[[ Material supplied open ]]
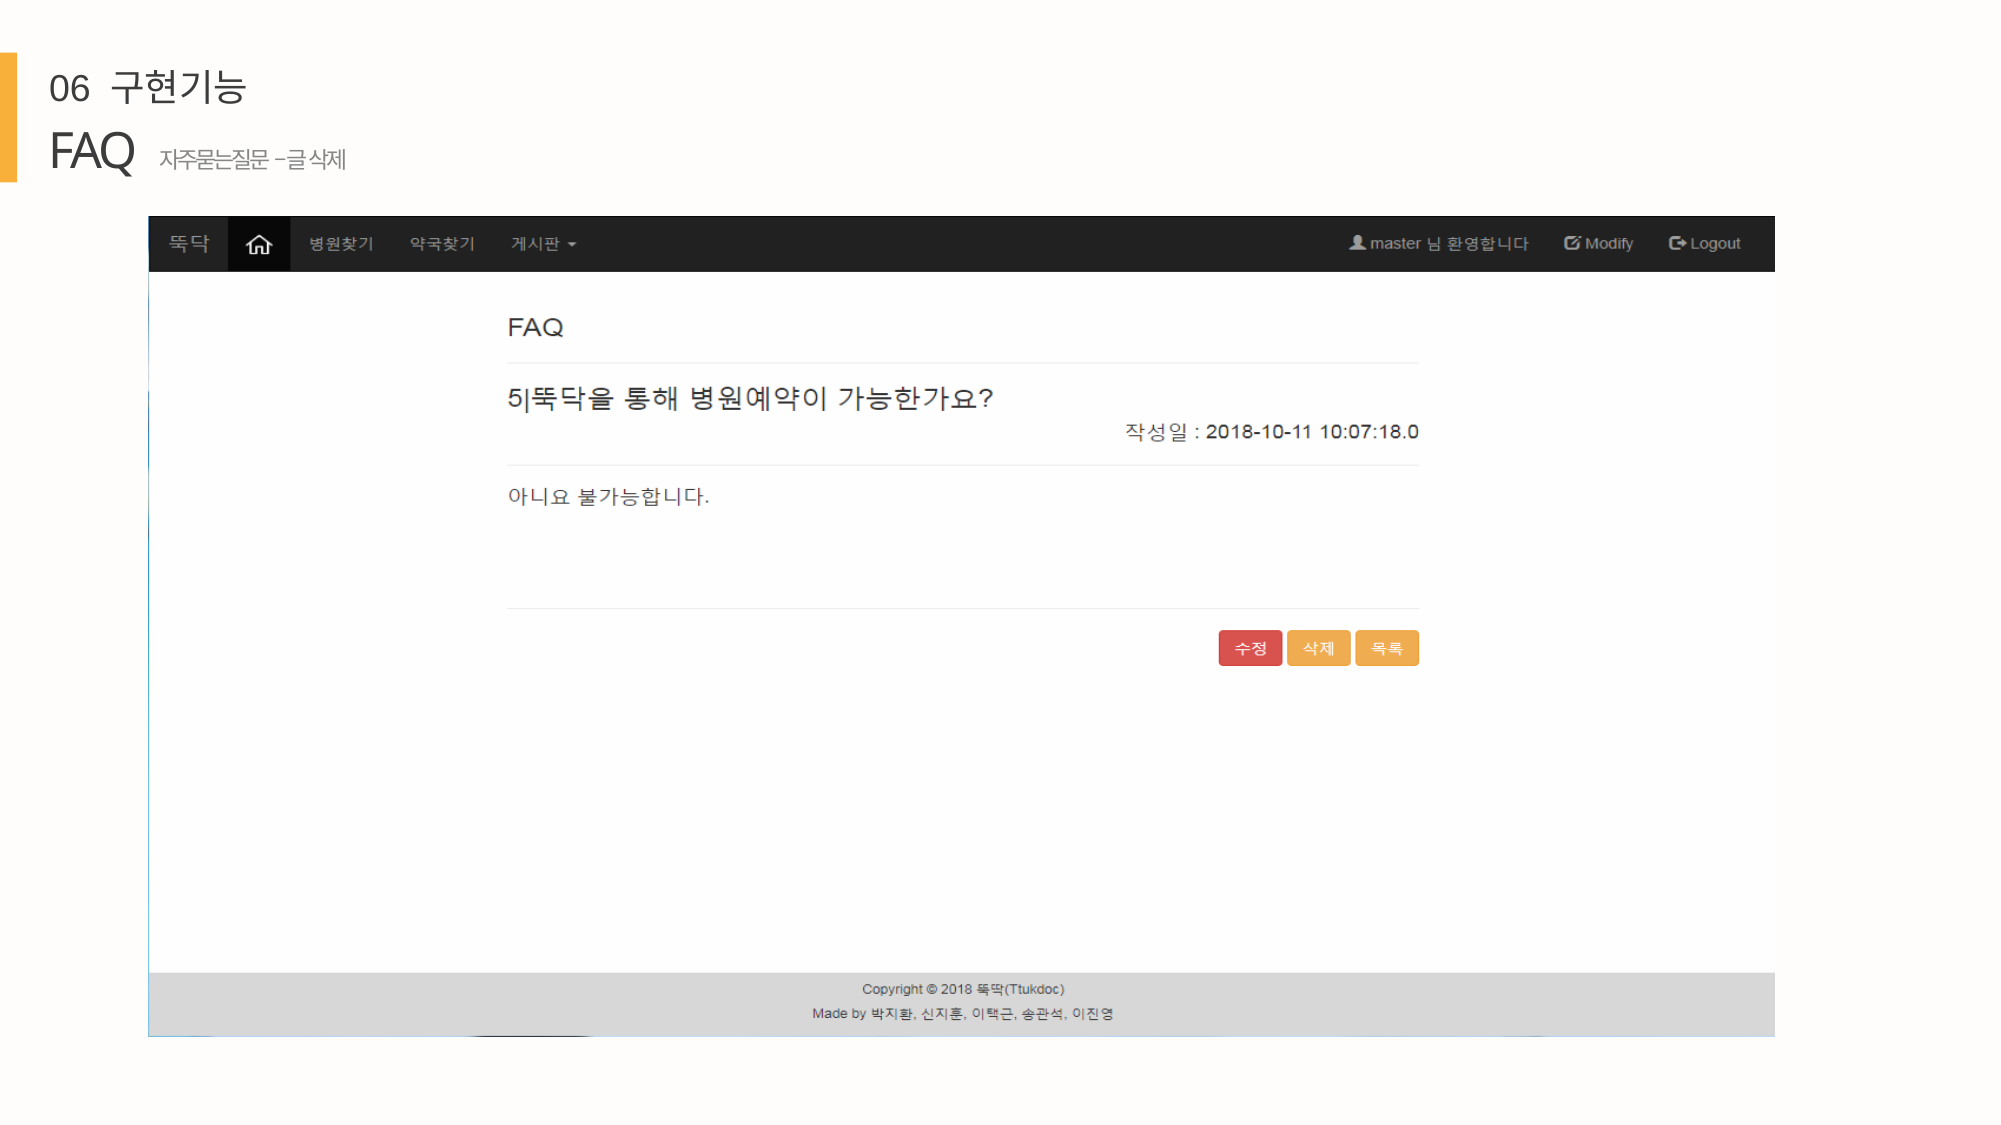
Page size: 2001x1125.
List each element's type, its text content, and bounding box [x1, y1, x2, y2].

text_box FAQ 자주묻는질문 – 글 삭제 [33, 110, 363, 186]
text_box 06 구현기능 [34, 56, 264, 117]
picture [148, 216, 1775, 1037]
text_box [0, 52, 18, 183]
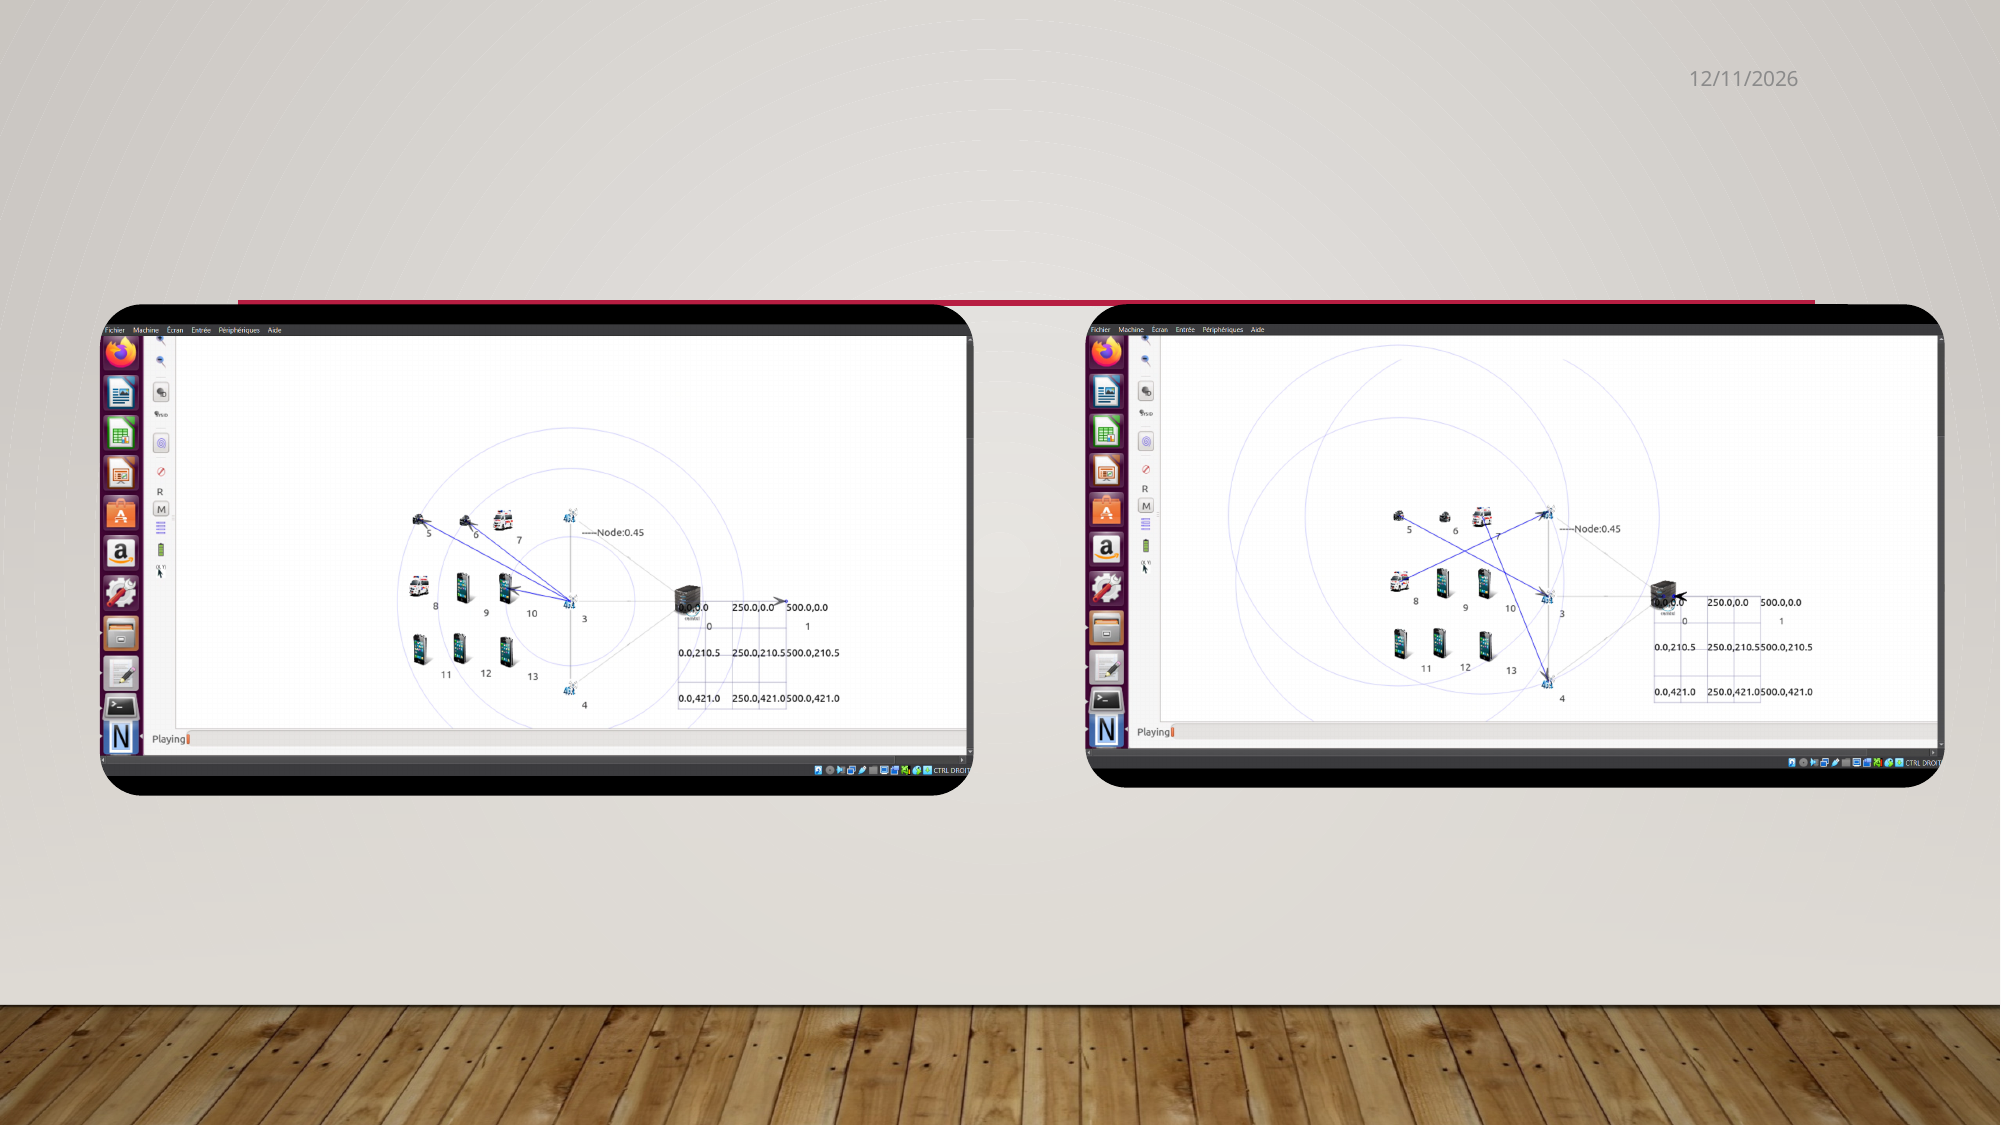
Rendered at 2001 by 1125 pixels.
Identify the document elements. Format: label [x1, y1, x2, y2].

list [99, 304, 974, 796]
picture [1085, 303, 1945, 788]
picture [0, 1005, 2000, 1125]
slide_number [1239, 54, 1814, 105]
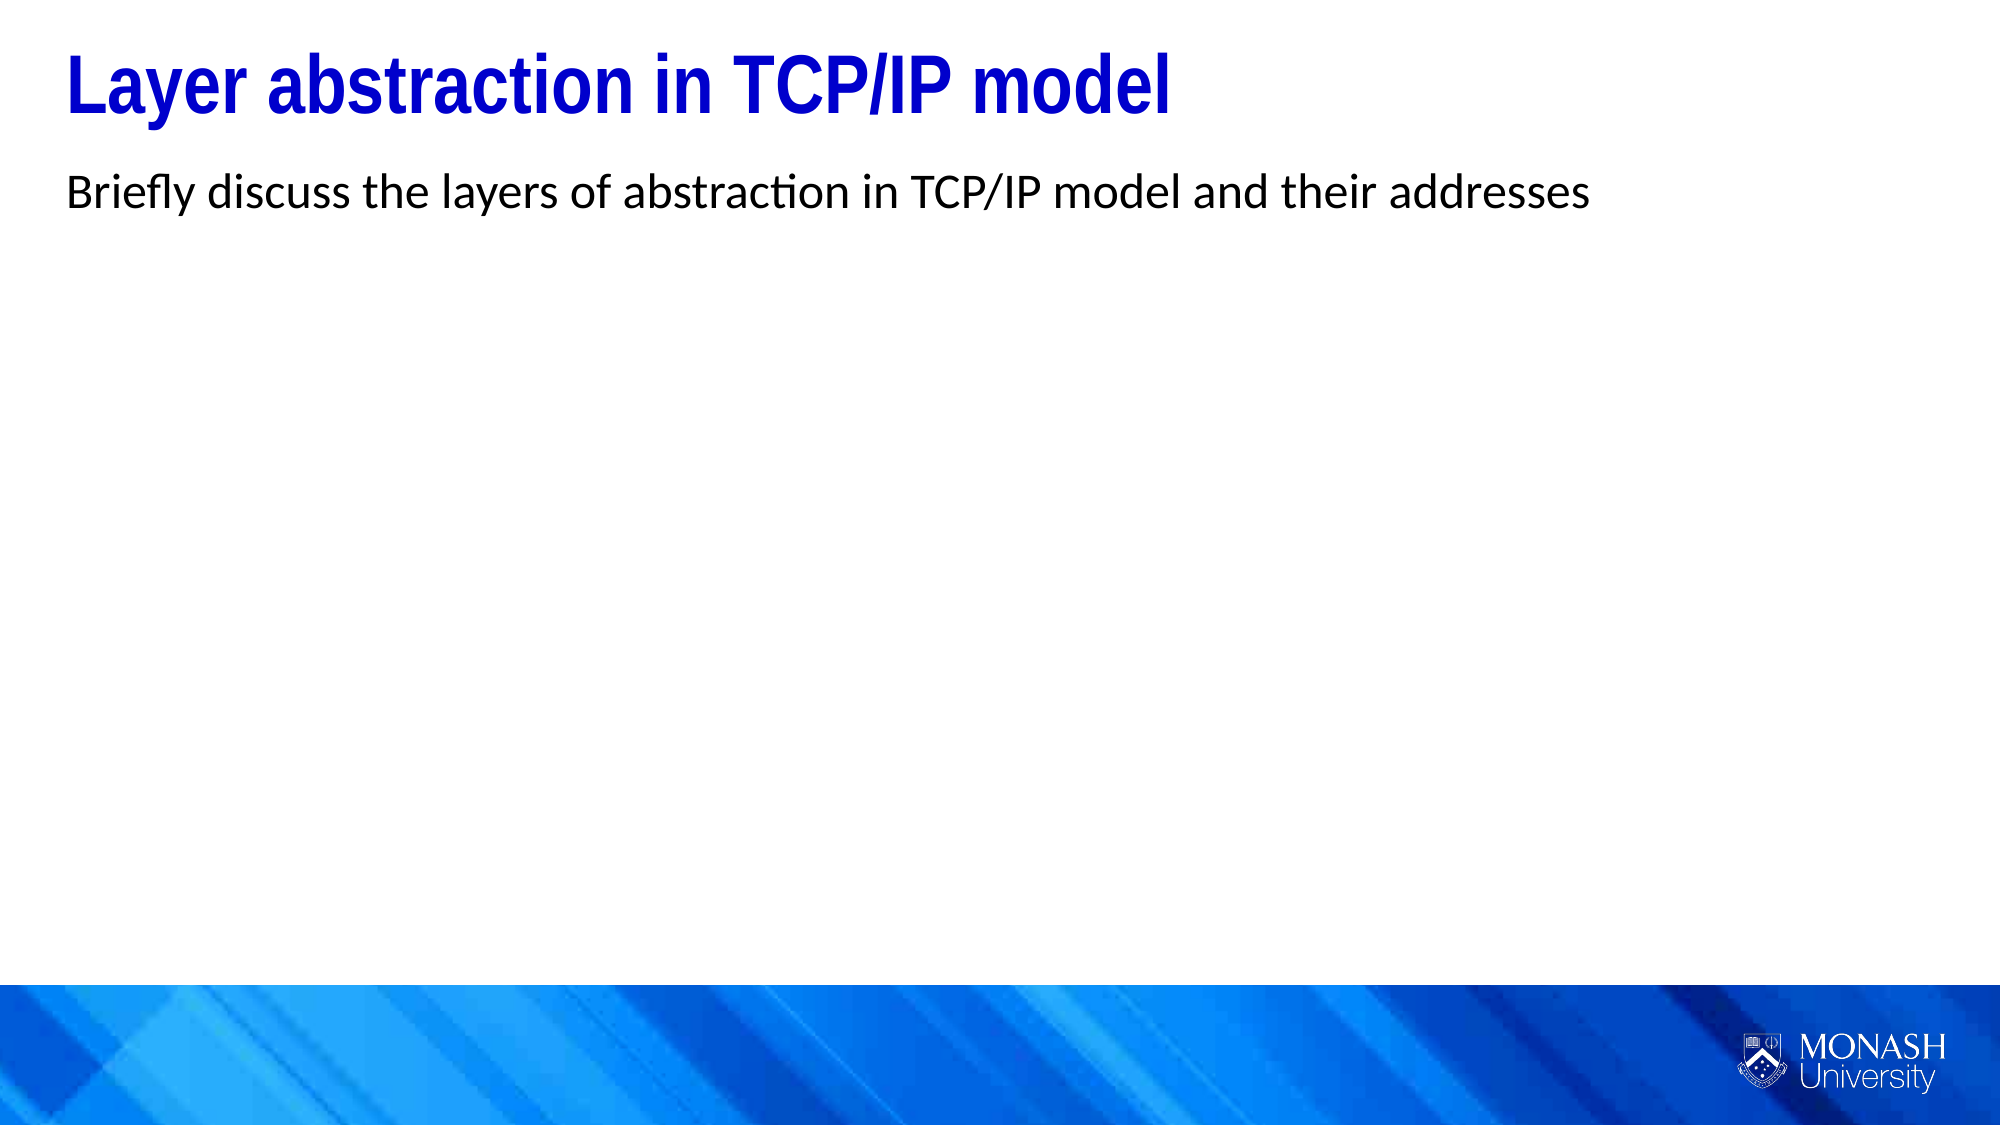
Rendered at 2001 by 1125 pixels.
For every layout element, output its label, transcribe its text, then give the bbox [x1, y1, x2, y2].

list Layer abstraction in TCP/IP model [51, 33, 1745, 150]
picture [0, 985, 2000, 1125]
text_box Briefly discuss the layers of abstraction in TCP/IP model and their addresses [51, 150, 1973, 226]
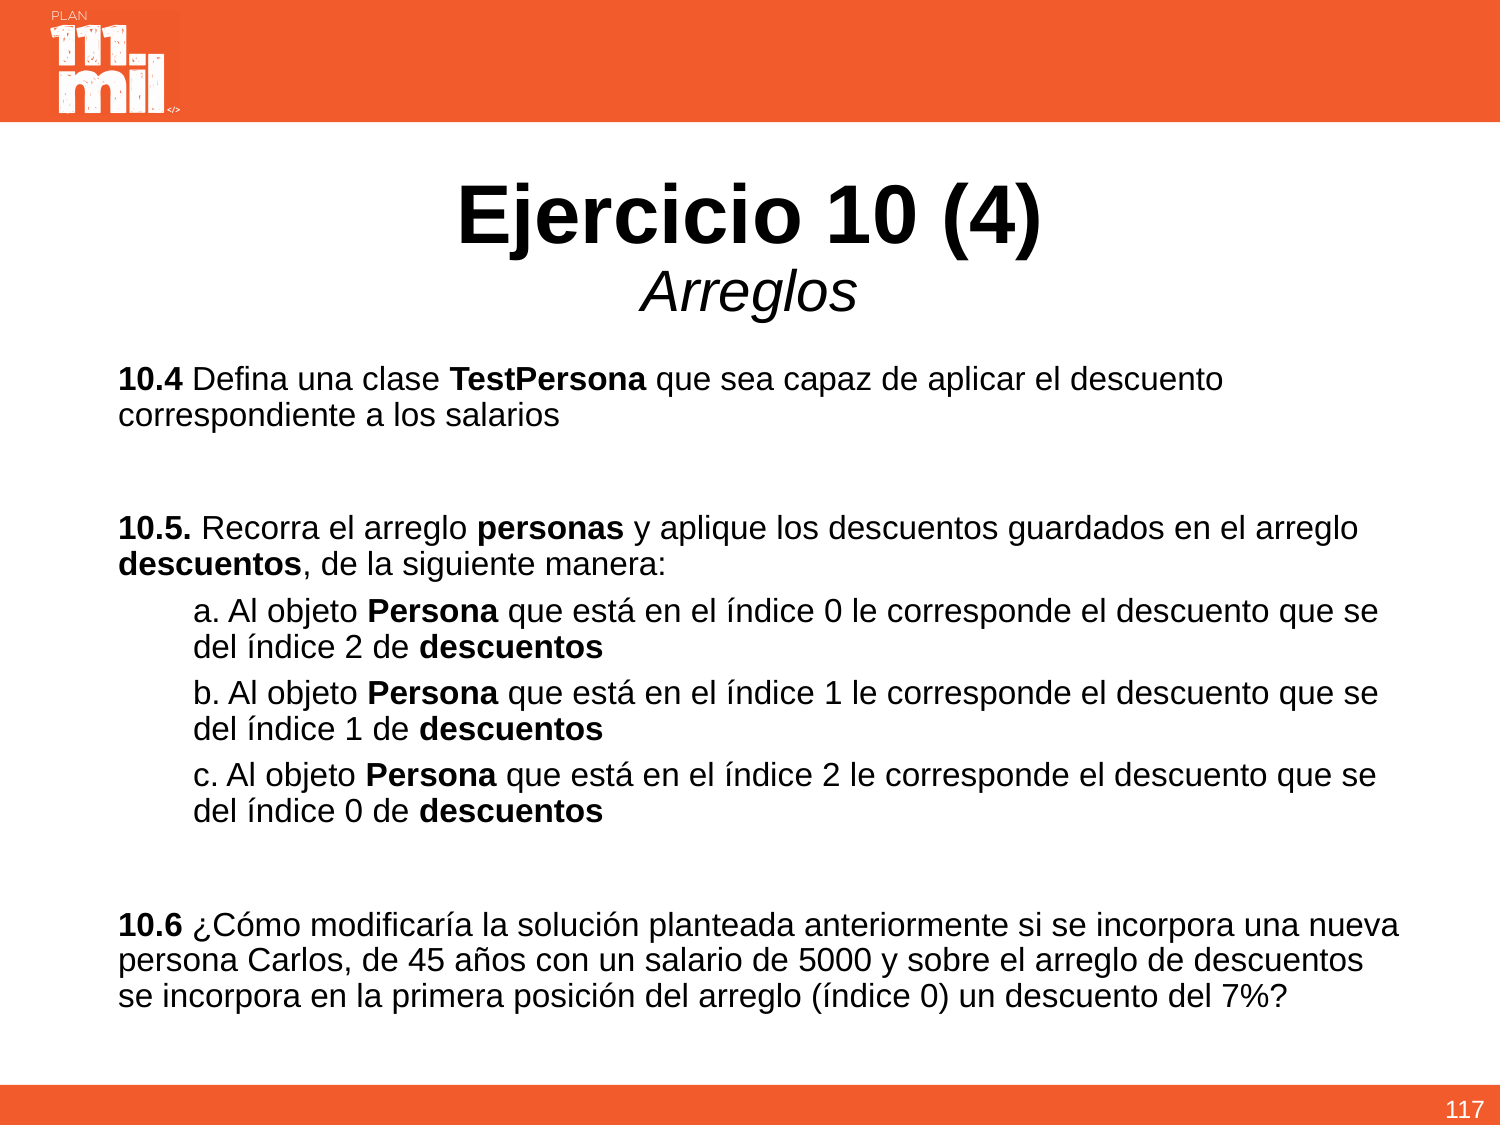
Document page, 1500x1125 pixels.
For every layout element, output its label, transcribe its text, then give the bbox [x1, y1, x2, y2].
[[ Material supplied closed ]]
Would you repeat the complete listing exactly, excluding each picture it holds?

Page size: 2001x1125.
List each element's type, its text content, and bounding box [x1, y1, x2, y2].

text_box FAQ 자주묻는질문 – 글 삭제 [33, 110, 363, 186]
text_box 06 구현기능 [34, 56, 264, 117]
picture [148, 216, 1775, 1037]
text_box [0, 52, 18, 183]
Rendered at 2001 by 1125 pixels.
Identify the document elements. Format: label [x1, y1, x2, y2].

list [99, 304, 974, 796]
picture [1085, 303, 1945, 788]
picture [0, 1005, 2000, 1125]
slide_number [1239, 54, 1814, 105]
Rendered at 2001 by 1125 pixels.
For every layout element, output its label, transcribe its text, then give the bbox [x1, y1, x2, y2].

list Layer abstraction in TCP/IP model [51, 33, 1745, 150]
picture [0, 985, 2000, 1125]
text_box Briefly discuss the layers of abstraction in TCP/IP model and their addresses [51, 150, 1973, 226]
Document page, 1500x1125 pixels.
For every layout element, output its label, transcribe its text, then give the bbox [x1, y1, x2, y2].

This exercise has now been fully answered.